Lucy grew up not far from Melville’s famous prospect of Mt. Greylock, surrounded by the rolling expanses, hills, and wooded slopes of the Berkshires. Since 2000 she has lived and worked in a small Umbrian town, Monte Castello di Vibio, not far from Todi, painting landscapes and familiar objects around her studio and the simple house where she lives. The distant views and the rooms of the house alike are filled with the clear, warm light of Umbria. As she explained to me, showing me photographs as illustrations, her point of departure is this all-encompassing light and its subtle changes through the course of the day and the seasons. Wherever she goes from there, she is guided by her eye. This visual experience, she says, slows down her painting, reflecting the slow, tranquil life in the town.
Although her paintings, all oils on canvas or linen, are devoid of human figures on a literal level, they are full of human life. The apricots and figs in her still life paintings will be eaten, the bottles consumed, the distant caffetiera on the stove emptied into the cup discreetly looming in the foreground. In this direct experience of light, color, texture, and space and in the connoted life around and within them, Lucy MacGillis invites us to share obliquely in her life. For the viewer, as he or she contemplates each canvas, this grows into a feeling of actually being present on the spot.
Apart from the carefully developed technique of her work and its seductive light and color, it is surely this immediacy, this vivid recreation of the experience of life in an Umbrian hill town which accounts for the popularity of this young painter’s work. In her exhibitions at the Hoadley Gallery in Lenox, Lucy MacGillis’s work has sold readily to local and visiting collectors, who may or may not find evocations of some favorite Italian locality in them. Working in oil of varying impasto on markedly textured canvas and linen, she develops not only this deceptively simple experiential illusion, but also a Cézanne-like structure, however gently implied, as well as a richly developed but informal play of brushwork. As natural and unpretentious as this informality may seem the work is consistently complete. Her aims go far beyond pure impression.

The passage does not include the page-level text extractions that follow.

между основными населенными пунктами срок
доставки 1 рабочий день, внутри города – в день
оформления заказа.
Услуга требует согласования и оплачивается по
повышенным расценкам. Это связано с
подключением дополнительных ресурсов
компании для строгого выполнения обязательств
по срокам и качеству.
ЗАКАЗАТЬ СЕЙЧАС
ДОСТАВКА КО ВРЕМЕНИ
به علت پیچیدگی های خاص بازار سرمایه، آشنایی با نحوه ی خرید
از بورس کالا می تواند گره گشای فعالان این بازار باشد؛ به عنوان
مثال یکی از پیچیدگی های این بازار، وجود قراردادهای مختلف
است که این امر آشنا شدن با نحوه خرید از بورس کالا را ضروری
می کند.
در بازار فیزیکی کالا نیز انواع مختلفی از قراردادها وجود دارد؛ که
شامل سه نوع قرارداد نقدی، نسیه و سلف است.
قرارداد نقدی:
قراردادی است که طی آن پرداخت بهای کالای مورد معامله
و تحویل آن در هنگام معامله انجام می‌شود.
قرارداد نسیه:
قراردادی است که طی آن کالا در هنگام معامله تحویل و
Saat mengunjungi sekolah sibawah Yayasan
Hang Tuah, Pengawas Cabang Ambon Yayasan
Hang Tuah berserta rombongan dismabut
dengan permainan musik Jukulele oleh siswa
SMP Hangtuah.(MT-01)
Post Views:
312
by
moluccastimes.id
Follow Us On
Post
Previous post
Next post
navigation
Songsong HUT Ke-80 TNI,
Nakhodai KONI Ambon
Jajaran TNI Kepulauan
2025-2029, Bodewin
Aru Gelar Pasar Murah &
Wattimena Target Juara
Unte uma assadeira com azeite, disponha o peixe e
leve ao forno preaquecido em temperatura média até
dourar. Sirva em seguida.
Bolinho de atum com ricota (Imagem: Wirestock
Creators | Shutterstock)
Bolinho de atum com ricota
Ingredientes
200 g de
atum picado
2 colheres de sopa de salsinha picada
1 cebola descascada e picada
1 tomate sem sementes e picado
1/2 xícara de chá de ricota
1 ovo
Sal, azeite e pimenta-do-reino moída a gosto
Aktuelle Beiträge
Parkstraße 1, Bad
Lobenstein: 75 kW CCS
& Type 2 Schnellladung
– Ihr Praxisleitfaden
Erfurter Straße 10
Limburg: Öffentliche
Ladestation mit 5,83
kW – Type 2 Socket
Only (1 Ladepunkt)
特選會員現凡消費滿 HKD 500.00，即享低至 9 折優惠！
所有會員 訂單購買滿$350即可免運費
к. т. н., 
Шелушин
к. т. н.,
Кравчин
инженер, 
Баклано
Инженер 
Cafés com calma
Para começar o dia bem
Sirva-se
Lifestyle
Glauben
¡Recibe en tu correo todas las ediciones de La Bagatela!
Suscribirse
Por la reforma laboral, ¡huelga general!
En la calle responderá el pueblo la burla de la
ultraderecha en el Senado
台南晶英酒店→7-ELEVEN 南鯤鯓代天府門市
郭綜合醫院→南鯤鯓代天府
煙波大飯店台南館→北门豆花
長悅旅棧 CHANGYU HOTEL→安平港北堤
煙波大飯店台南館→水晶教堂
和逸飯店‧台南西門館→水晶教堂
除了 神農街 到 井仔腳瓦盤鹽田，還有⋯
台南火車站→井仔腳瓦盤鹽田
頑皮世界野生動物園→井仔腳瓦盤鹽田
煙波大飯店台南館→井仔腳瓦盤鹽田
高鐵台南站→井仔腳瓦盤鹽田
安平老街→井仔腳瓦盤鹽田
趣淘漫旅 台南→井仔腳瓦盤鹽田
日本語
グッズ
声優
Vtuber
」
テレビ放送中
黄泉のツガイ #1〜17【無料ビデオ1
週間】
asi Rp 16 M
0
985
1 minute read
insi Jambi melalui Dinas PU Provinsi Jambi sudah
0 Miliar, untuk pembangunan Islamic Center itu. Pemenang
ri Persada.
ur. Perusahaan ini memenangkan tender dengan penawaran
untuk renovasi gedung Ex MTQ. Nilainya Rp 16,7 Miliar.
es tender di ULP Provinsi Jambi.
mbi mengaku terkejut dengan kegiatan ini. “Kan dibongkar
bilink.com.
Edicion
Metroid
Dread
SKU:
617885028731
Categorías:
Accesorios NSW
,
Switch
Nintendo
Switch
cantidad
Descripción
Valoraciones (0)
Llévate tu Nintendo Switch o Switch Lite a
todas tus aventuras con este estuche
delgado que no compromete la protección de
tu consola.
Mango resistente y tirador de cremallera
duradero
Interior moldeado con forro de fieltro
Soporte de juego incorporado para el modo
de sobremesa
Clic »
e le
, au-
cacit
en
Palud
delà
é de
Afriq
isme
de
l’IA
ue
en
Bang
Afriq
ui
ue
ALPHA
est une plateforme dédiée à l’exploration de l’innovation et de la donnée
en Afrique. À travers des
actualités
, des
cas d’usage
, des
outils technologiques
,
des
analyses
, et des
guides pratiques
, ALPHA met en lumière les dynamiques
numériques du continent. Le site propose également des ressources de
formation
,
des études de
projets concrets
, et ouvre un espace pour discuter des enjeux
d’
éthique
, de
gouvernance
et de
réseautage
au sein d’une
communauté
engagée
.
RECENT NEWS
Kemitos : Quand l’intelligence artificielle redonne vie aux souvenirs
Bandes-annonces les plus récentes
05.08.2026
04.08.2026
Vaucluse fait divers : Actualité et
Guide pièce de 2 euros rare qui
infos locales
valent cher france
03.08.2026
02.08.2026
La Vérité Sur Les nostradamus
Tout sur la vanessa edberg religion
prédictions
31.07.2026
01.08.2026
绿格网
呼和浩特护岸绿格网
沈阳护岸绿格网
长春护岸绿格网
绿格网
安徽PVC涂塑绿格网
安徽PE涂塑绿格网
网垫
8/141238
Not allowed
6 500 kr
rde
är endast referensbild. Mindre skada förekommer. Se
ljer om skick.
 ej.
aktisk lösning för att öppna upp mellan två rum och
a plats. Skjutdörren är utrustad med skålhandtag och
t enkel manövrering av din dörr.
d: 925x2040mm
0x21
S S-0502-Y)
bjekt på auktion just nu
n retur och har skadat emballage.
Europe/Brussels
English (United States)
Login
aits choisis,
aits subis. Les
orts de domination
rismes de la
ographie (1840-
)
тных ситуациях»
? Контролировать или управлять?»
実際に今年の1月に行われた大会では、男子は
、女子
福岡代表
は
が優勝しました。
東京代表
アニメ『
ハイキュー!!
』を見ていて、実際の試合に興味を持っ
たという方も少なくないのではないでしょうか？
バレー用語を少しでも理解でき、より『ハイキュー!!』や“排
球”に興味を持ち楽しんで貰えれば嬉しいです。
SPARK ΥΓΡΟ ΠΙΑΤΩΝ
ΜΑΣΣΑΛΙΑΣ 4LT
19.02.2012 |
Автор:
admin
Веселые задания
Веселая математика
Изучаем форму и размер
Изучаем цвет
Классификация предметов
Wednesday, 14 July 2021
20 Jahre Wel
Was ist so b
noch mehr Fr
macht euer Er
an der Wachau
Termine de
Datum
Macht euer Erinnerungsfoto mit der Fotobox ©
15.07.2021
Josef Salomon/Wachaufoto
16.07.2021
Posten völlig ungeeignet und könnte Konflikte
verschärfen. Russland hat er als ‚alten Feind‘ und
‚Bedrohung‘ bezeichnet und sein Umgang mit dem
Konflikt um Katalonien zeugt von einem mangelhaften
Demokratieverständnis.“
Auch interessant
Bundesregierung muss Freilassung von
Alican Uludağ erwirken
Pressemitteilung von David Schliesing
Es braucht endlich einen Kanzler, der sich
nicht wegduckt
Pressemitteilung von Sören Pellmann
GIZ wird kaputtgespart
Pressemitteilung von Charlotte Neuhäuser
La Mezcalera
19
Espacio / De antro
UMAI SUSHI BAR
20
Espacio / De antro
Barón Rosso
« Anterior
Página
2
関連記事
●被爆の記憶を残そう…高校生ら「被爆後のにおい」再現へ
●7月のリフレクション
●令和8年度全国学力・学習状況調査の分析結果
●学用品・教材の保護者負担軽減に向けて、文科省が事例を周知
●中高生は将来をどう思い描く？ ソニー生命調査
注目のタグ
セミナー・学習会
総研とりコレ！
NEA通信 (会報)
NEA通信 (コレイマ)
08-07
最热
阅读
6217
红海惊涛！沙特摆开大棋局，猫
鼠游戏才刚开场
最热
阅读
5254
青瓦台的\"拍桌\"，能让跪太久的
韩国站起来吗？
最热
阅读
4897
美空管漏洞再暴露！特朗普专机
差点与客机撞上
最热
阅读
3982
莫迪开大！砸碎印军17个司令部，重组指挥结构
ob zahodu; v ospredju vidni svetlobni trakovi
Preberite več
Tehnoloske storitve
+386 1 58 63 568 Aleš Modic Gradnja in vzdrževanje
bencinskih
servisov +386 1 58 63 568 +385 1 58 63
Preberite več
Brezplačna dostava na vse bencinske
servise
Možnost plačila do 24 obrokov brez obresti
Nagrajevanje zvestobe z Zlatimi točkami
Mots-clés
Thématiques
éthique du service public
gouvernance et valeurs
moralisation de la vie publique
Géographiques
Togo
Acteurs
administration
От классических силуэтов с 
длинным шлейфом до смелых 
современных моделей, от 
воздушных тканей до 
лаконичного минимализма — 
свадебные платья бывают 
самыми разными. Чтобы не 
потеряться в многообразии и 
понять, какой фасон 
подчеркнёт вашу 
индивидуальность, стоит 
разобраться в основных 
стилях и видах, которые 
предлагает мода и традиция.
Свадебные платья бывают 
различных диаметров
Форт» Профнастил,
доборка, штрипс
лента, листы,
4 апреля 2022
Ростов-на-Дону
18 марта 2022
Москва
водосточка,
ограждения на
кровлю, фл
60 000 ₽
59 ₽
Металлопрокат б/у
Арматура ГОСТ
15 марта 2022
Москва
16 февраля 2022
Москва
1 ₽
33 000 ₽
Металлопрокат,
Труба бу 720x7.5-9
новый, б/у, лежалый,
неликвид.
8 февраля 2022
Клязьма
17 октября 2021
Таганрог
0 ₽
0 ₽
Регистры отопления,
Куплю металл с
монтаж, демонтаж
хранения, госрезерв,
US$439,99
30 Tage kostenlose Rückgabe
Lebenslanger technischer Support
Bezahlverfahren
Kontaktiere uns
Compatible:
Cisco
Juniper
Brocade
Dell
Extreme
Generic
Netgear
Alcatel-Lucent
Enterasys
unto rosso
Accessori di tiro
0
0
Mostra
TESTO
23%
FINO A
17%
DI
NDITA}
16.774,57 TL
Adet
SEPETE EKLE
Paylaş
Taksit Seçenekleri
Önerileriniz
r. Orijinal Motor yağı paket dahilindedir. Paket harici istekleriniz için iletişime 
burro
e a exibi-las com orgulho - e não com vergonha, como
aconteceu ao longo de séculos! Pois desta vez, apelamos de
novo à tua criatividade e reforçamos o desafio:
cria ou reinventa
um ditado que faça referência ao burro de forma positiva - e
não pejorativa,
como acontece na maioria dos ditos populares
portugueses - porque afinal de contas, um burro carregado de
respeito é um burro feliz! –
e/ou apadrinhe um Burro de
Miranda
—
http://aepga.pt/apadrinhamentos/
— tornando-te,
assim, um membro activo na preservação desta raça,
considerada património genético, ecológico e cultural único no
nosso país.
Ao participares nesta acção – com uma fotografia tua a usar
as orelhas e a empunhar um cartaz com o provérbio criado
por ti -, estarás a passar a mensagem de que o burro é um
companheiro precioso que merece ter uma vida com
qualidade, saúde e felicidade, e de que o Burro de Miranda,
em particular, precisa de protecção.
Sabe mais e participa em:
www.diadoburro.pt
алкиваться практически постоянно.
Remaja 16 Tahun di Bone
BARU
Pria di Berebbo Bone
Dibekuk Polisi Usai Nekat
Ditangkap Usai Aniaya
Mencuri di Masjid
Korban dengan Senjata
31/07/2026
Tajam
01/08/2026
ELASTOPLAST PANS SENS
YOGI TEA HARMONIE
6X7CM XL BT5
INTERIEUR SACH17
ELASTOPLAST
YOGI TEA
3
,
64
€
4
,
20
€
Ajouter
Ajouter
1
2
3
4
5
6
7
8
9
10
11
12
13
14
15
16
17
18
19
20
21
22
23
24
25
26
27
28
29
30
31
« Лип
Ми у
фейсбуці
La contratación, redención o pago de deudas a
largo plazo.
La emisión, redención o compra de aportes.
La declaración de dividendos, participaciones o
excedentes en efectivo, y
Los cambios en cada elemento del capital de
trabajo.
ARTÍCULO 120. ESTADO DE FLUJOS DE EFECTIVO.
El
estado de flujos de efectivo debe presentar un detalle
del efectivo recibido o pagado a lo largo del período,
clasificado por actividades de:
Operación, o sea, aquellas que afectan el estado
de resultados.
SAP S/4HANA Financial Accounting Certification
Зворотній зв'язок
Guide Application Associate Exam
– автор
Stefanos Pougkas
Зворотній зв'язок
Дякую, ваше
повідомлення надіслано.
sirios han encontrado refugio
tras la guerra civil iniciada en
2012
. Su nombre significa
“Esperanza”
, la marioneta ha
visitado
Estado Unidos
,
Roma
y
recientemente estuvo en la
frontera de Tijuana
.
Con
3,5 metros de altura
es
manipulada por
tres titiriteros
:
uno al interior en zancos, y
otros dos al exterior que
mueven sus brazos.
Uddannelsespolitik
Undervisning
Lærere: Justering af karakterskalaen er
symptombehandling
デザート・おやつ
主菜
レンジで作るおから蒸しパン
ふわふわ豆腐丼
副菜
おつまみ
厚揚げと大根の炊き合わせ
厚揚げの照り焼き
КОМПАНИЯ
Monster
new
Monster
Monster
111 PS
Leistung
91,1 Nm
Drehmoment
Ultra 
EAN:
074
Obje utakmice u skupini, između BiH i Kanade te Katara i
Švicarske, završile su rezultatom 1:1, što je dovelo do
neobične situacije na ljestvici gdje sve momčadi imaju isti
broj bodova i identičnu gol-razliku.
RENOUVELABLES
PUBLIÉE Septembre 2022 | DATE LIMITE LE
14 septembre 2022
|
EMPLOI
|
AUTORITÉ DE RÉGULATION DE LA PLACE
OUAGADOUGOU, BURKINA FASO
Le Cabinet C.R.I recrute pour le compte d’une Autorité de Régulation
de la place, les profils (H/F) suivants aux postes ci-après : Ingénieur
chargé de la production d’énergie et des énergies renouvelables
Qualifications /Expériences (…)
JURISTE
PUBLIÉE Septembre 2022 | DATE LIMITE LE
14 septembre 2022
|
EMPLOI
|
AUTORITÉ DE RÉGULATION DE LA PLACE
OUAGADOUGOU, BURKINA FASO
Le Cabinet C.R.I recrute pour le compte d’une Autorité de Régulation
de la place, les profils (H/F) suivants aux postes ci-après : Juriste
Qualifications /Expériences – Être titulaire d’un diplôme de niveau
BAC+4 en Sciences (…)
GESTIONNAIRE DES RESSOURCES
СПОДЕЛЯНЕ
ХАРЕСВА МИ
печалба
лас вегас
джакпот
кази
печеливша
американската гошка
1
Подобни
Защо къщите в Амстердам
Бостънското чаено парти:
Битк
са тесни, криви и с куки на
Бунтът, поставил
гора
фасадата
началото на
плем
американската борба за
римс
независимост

Although Cézanne, Morandi, and her former teachers John Lees and William Bailey are most definitely present, Ms. MacGillis is well along in her own course. She looks much more at her environment than at any models she may have encountered. She studied art and psychology at the University of Pennsylvania, graduating in 2000. In the course of this university grants brought her to Umbria, where she now lives with her husband and child. The ensuing years were filled with marriage, work, and a string of exhibitions in Philadelphia, Monte Castello di Vibio, Perugia, Rome, and of course Lenox, where the Hoadley Gallery has been presenting one-woman shows of her work since 2003.